José Elías García Sánchez and Enrique García Sánchez
Departamento de Medicina Preventiva, Salud Pública y Microbiología Médica. Facultad de Medicina. Universidad de Salamanca (Spain).
Correspondence:José Elías García Sánchez. Facultad de Medicina. Alfonso X El Sabio s/n. 37007 Salamanca (Spain).
Received 20 October 2006; accepted 26 October 2006
This issue closes the second volume of the Journal of Medicine and Movies and hence its second year of publication. In light of this, the editors have considered it of interest to reflect upon the progress of the journal.
We believe that the aims that we set forth in the first issue1 continue to be valid and that they have been more than met. Over these past two years, we have published an editorial comment, eight editorials, thirty-two articles, and three contributions in the medicine in film stills section. The content of the editorials and articles has been varied and we only wish to highlight that there has been an important contribution to the field of health education using the cinema2-5. In compiling their articles, our authors have used very diverse schemes, a sign of the creative possibilities fostered by a publication of this type. Thus, analyses of groups of films or single films have been offered, and although there has been a predominance of comments addressing health aspects, our authors have sometimes assessed the cinematographic quality of films with medical contents. On some occasions the same film has been subject to critique by different authors, reflecting the manifold ways in which it is possible to analyse the cinema, as occurs with non-medical film criticism6-7.
Although our aim is to continue with the current scheme of editorial, original articles, editors’ forums and medicine in film stills, the inclusion of the latter has led us to appreciate that the possibilities of drafting articles are huge and these will undoubtedly appear in forthcoming issues. Some of them, of great potential interest, may involve the use of some parts of a script, or may address the impact of censorship on reflections about falling ill, the changes made in pathologies appearing in remakes…
We consider that it is again necessary to thank Ediciones Universidad de Salamanca and those directing it for the support we have always benefited from since the inception of the Journal. We are proud to publish the journal under the auspices of the oldest printing house in Spain.

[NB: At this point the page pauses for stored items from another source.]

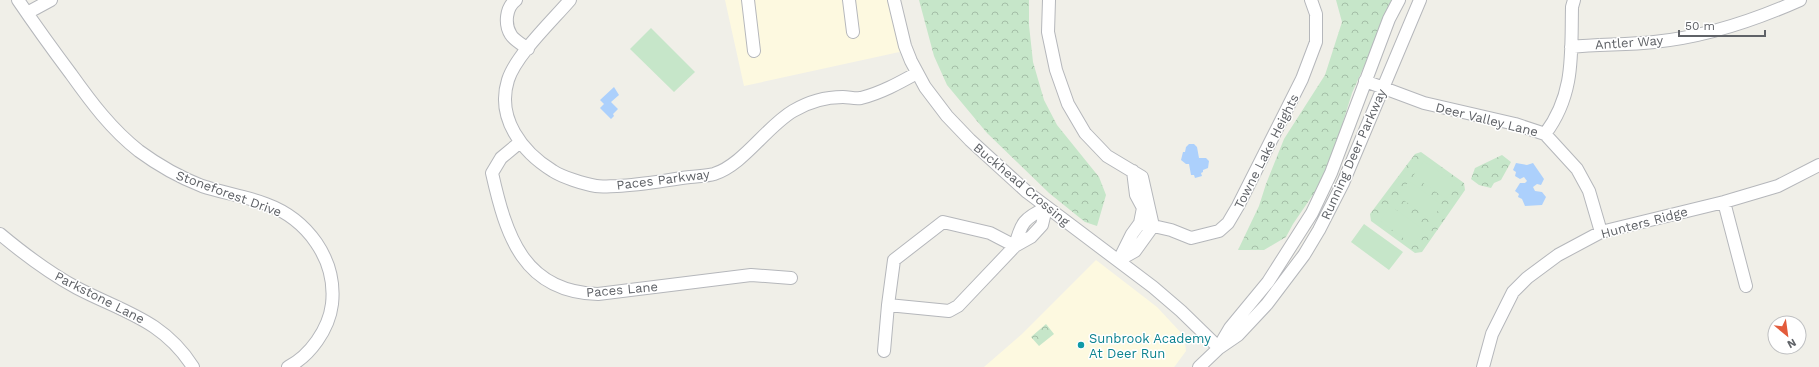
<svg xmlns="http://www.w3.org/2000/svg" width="1819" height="367" viewBox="0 0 1819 367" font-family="'Work Sans',sans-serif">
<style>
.commercial{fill:#fdf9e0}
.forest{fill:url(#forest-crowns)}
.pitch{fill:#c6e6c9}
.water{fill:#acd0fc}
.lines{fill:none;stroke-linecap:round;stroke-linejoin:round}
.minor-casing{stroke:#b5b7bb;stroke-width:14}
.minor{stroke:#fff;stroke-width:12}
.culture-dot{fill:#0f9aa8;stroke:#fff;stroke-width:1.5}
.labels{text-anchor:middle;stroke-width:3;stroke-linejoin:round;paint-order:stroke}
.street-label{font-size:13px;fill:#5f6267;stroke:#fff}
.culture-label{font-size:13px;fill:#0d838f;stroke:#fff;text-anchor:start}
</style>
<defs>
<pattern id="forest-crowns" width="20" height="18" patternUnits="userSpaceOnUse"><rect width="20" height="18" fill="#c6e6c9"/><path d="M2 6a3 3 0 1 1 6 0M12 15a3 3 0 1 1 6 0" fill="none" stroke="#a4bea7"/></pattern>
</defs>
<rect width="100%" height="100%" fill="#f0efe8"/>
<path class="commercial" d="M725 0H901L904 51 744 86Z
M1096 260 1157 307 1184 336 1186 351 1175 366 1174 367H984L1022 334Z"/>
<path class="forest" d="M919 0H1029V25L1033 62 1044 100 1057 125 1099 177 1106 195 1097 226 1085 222 1049 193 987 133 947 85 934 56Z
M1336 0H1394L1352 93 1327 174 1293 224 1286 237 1264 250H1238L1259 206 1266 184 1284 139 1325 75 1342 22Z
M1421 152 1464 183 1465 190 1422 252 1415 253 1371 221 1370 214 1415 154Z
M1502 155 1511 162 1501 180 1494 183 1491 188 1479 185 1471 179 1475 168Z
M1046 324 1054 334 1039 346 1031 337Z"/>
<path class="pitch" d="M651 28 695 72 674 92 630 49Z
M1424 161 1456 184 1446 199 1413 176Z
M1409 181 1442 205 1431 220 1398 196Z
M1391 206 1424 230 1413 245 1380 221Z
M1364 224 1403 252 1389 270 1351 242Z"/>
<path class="water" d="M614 87 619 95 611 102 618 109 613 114 614 116 611 119 600 108 604 104 600 100Z
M1189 144H1194L1197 147 1199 158H1206L1209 161 1208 168 1203 170V172L1201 173 1202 176 1195 178 1194 175H1191L1189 164H1186L1181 160 1183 152H1185L1186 147Z
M1516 163 1527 165 1533 163 1544 179 1541 185 1537 184 1533 187 1535 191 1542 192 1546 197 1542 205 1525 206 1522 199 1518 197 1519 194 1515 191 1520 183H1525L1527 181 1524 177 1520 179 1515 176 1516 172 1513 170Z"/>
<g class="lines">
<defs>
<path id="minor" d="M18 0C35 25 53 50 71 74 91 102 111 129 139 151 158 165 179 177 202 186 223 193 245 196 266 204 307 219 337 259 332 304 329 329 310 356 288 367
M516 0C506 7 504 24 511 35 514 40 523 45 528 49
M570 0C552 21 516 55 508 80 496 118 522 152 553 171 562 177 584 184 596 186 602 187 611 186 617 186 642 185 666 180 690 177 698 176 707 176 714 174 743 165 766 127 793 111 808 102 826 97 843 97 849 97 855 99 861 98 881 93 899 83 917 73
M748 0 754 51
M849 0 853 32
M894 0 905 46 911 61 925 87 947 116 970 140 1027 192 1153 287 1181 311 1219 348
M1049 0 1048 32 1056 70 1068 104 1085 133 1107 156 1142 177 1153 226 1135 251 1119 260
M27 13 51 0
M1571 47C1598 44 1626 45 1654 42 1706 37 1753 21 1800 0
M1365 81 1424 103 1515 124 1545 134 1577 169 1589 191 1601 232
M1545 134C1575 94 1571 54 1572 7L1574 0
M519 143 501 158 492 173C506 235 523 292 598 294L751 275 791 278
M1724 202 1746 286
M1140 223 1171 230 1191 238 1219 231 1228 223 1238 206 1302 79 1316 42V14L1311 0
M0 234C24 254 49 273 77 288 123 312 163 320 193 367
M1015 246 990 233 943 222 894 260 888 305 949 311 958 306 1015 246 1031 237 1042 225 1046 208
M1015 246C1021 223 1024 218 1046 208
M1119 260 1132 234 1140 223 1143 208 1136 195 1133 171
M1220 345 1230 328 1268 282 1312 213 1331 173 1389 19 1399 0
M884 351 888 305
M1199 367 1219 348 1238 335 1267 304 1304 255 1319 230 1343 183 1420 0
M1483 367 1492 334 1513 292 1527 278 1558 255 1601 232 1724 202 1778 186 1819 165"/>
</defs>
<use href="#minor" class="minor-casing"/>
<use href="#minor" class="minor"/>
</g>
<circle class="culture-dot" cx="1081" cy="345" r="4"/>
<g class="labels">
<g class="street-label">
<text transform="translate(1629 42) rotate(-4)" y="5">Antler Way</text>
<text transform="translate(1487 119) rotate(14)" y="5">Deer Valley Lane</text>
<text transform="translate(1266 151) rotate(-63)" y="5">Towne Lake Heights</text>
<text transform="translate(1353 154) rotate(-66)" y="5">Running Deer Parkway</text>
<text transform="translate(663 179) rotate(-7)" y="5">Paces Parkway</text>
<text transform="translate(1022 184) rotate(40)" y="5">Buckhead Crossing</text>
<text transform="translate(229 193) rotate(20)" y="5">Stoneforest Drive</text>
<text transform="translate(1644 222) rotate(-15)" y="5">Hunters Ridge</text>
<text transform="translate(622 289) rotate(-5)" y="5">Paces Lane</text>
<text transform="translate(100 297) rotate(27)" y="5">Parkstone Lane</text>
</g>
<g class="culture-label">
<text x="1089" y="343">Sunbrook Academy<tspan x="1089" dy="15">At Deer Run</tspan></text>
</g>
</g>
<g transform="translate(1787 335) rotate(151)"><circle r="19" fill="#ffffff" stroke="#bfc0c2"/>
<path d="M0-3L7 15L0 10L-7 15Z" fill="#e35b3b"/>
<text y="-6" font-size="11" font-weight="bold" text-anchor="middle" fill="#5f6267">N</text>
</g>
<path d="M1679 30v6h86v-6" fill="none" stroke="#5f6267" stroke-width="2"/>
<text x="1685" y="30" font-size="12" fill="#5f6267" stroke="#ffffff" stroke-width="3" paint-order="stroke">50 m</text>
</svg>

In many respects, the idea continues to seem novel. Since the journal is bilingual, this means that its readership is potentially very broad, even though it does not offer Cervantes’s Spanish or Shakespeare’s English. Since its electronic distribution and acquisition are free, its diffusion should be favoured. That the themes addressed are of interest to physicians and other health-related professionals is unquestionable. Thus, for many years we have seen professional medical journals that from time to time, and increasingly so, have included quality articles about medicine and the cinema. What is we hope is refreshing about our endeavours is that we gather such quality articles into a single publication devoted specifically to them.
The Journal of Medicine and Movies is not merely yet another publication but one that exalts medical-humanist issues. The main objective of a journal of this type is to educate and inform, to awaken a critical spirit and foster observational skills and to facilitate the expression of the abilities and preoccupations of one segment of the health sector (physicians, pharmacists, veterinarians, nursing staff, those undergoing rehabilitation, paramedics, biochemists, biologists and many more). Also (and why not indeed?), the journal is also directed towards people outside the health sphere who wish to gain insight into the role of medicine in the cinema. For most professionals, what is important is their work, such that we are aware that there may be great interest in reading the journal but less in publishing in it.
It is also most gratifying for us to inform readers about the course of our affairs. Regarding readers in 2005, we detected 8000 “hits” while the estimation for 2006 is 12,000, all for a journal with no PR although it is true that there are now other references to it on the Internet that are undoubtedly facilitating its diffusion. From 100% of readers in Spain we have now passed to a little more than 75%. Readers from non- Spanish nationality mainly come, in the following order, from Argentina, Mexico, the United States, Colombia, Peru, Chile and Brazil. The results may appear insufficient for some but not for us.
Two additional details merit comment. The first is that the journal has consistently appeared on or around the publication dates foreseen and the second is the request for the journal to be included in some databases.
During the first year of the journal, the Editorial team worked hard -much merit is due for this- at starting it up, either directly or by inviting researchers from the University of Salamanca to contribute. The situation soon changed and currently there is a fluid and spontaneous influx of articles. Many of these have already passed the peer-review stage and will appear in forthcoming issues. The editors of a publication that aims at offering an international forum consider it positive that an important number of contributions should come from countries other than that hosting the Editorial Board.
This, then, is the balance for two years of Journal of Medicine and Movies, a journal with no lucrative ends that is aimed directly at the reader and potential contributor.